The selling of a seminary and the making of a school
Thursday, February 14, 2002
The grounds for St. Vincent's Seminary are put up for sale, 10 years after the school closed its doors.
A civic group called Colonial Cape Girardeau Foundation announces plans to buy the seminary property for $700,000 to house a cultural center or museum. The plans fell through the following year due to lack of funding.
Southeast Missouri State University announces plans to renovate and expand the former St. Vincent's Seminary after receiving a gift of 11,402 shares of Exxon stock from Cape Girardeau resident B.W. Harrison. Sale of the stock allows the university to purchase the property for $800,000. The cost of the renovation and construction plan is estimated at $35 million.
Cape Girardeau businessman Jim Drury of MidAmerica Hotels Corp. sends a letter to university officials backing the River Campus project.
Voters approve an ordinance for funding construction of the River Campus. It increases the hotel-motel tax from 3 to 4 percent and extends the tax's life through 2030. In the same election, a bond issue to fund the River Campus gets 53 percent, not enough to meet the 57.2 percent requirement for passage.

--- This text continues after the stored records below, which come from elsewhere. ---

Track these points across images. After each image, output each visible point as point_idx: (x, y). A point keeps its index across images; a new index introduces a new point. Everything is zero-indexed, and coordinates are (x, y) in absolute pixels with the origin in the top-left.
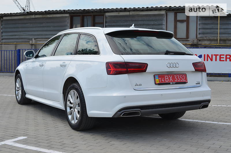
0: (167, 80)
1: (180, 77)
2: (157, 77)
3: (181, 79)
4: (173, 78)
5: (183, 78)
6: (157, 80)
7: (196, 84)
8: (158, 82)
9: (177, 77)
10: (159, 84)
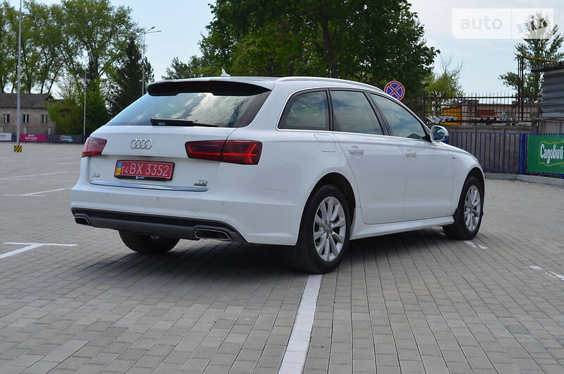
0: (133, 171)
1: (157, 168)
2: (120, 164)
3: (159, 172)
4: (145, 169)
5: (164, 171)
6: (119, 169)
7: (195, 185)
8: (118, 174)
9: (152, 168)
10: (119, 177)
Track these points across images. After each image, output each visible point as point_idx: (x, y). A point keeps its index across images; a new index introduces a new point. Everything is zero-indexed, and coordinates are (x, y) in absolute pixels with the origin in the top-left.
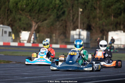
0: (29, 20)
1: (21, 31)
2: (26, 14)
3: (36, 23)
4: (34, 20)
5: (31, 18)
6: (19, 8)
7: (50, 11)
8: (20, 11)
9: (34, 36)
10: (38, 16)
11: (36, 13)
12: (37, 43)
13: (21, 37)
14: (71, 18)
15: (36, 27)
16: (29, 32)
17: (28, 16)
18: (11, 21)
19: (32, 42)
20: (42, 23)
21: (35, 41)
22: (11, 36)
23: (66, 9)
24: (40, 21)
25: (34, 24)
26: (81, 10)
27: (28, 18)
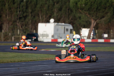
0: (88, 18)
1: (82, 28)
2: (85, 12)
3: (94, 21)
4: (93, 18)
5: (90, 16)
6: (79, 7)
7: (107, 9)
8: (79, 9)
9: (93, 32)
10: (97, 14)
11: (94, 12)
12: (96, 39)
13: (81, 33)
15: (95, 24)
16: (89, 29)
17: (87, 15)
18: (72, 19)
19: (91, 38)
20: (101, 20)
21: (95, 37)
22: (73, 33)
24: (98, 18)
25: (93, 21)
27: (87, 16)
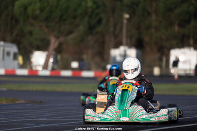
1: (33, 51)
4: (54, 33)
8: (30, 19)
10: (60, 27)
11: (56, 23)
12: (58, 70)
13: (32, 60)
14: (112, 29)
16: (46, 53)
17: (43, 28)
18: (17, 35)
19: (50, 68)
20: (66, 38)
22: (17, 59)
23: (102, 15)
25: (53, 40)
26: (127, 16)
27: (44, 31)
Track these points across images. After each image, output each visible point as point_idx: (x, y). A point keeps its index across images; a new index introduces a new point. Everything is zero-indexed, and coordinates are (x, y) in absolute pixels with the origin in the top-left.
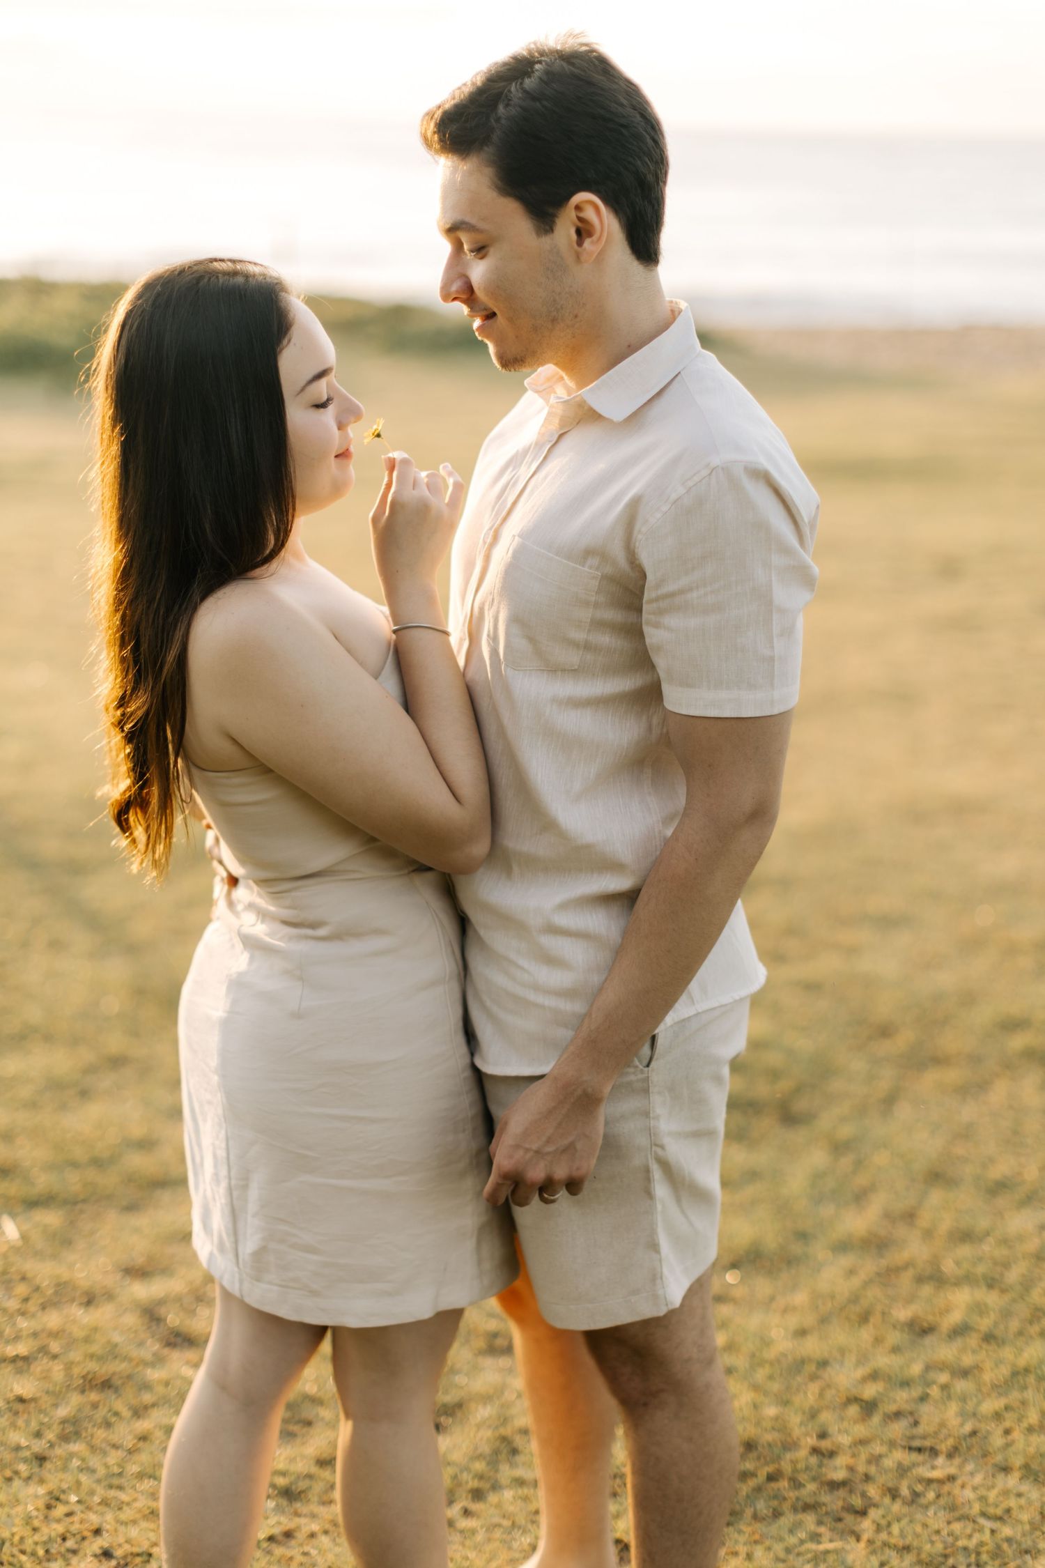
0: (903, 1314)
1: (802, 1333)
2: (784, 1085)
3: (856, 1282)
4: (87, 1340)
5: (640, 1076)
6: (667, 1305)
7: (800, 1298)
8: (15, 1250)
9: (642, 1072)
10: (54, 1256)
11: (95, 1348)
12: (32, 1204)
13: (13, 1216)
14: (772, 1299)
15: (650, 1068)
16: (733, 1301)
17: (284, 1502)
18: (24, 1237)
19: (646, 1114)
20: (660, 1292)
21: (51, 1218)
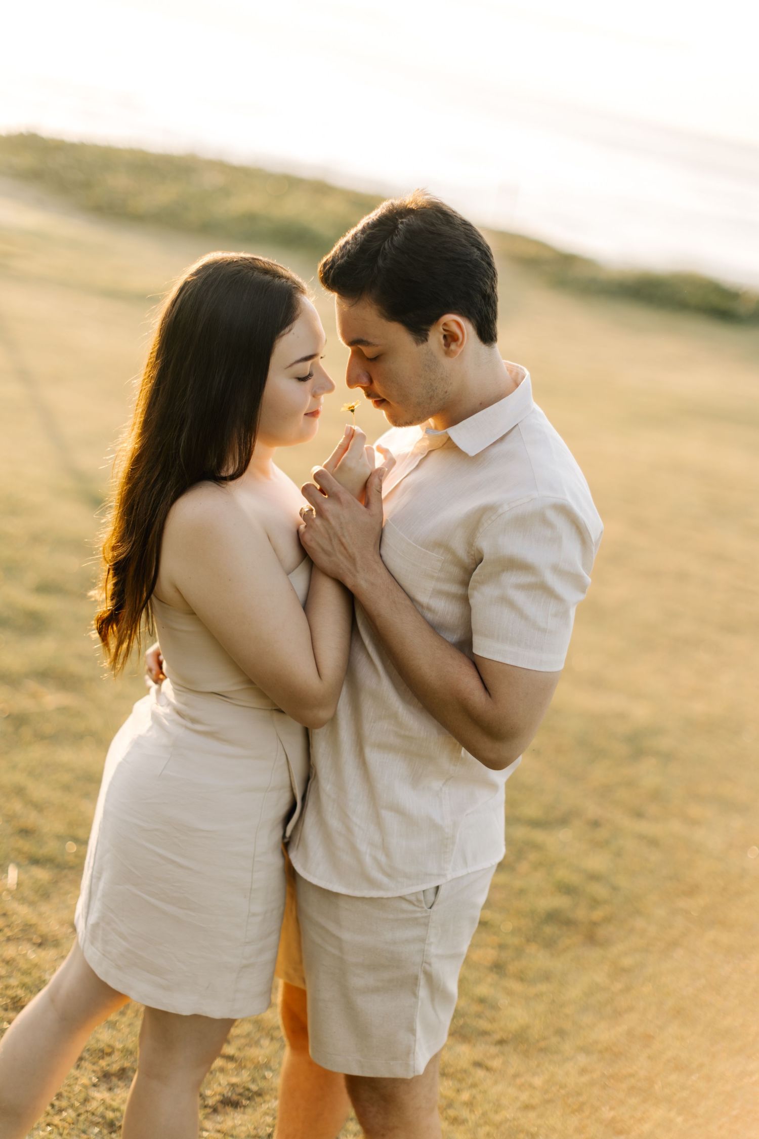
0: (607, 1113)
1: (527, 1107)
2: (598, 915)
3: (585, 1079)
4: (27, 973)
5: (424, 914)
6: (414, 1072)
7: (538, 1081)
8: (9, 891)
9: (426, 911)
10: (32, 904)
11: (27, 980)
12: (35, 861)
13: (19, 865)
14: (516, 1076)
15: (432, 910)
16: (488, 1069)
17: (105, 1131)
18: (19, 884)
19: (423, 940)
20: (411, 1063)
21: (42, 874)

Southeast officials announce a change in their funding proposal for the River Campus. They say issuing bonds through the Missouri Health and Educational Facilities Authority is an option.
Jim Drury files a lawsuit over the tax, saying the ballot language did not explain clearly that the money raised would fund the performing arts center project. The suit seeks to stop the city from collecting the tax.
The Missouri Legislature approves $4.6 million for the River Campus project.
The Missouri Legislature approves an additional $11.95 million for the River Campus project.
Circuit Judge Robert Stillwell of Fredericktown, Mo., rules on Drury's lawsuit, finding for the city on six points and for Drury on one: The title is too vague and didn't explain how the money would be used.
The city files an appeal with the state's Eastern District Court of Appeals.
Drury files an appeal, stating that Southeast has illegally advanced a proposal to fund the project through issuing bonds without seeking voter approval first.
Attorneys for the city and Drury argue their cases before a three-judge panel at the Eastern District Court of Appeals in Clayton, Mo.
The appellate court blocks the city from using tax money for the River Campus. Judges say the language on the ballot before the voters violated the state's constitution and the city's charter.
Southeast gets a gift of over $1 million from Sikeston businessman Donald Bedell for the River Campus project.
The Missouri Supreme Court agrees to rule on lower courts' decisions in the River Campus lawsuit.
Drury files a second lawsuit against the River Campus project, stating that the City Council violated the state's Hancock Amendment by extending a deadline given to Southeast for securing funding for the project.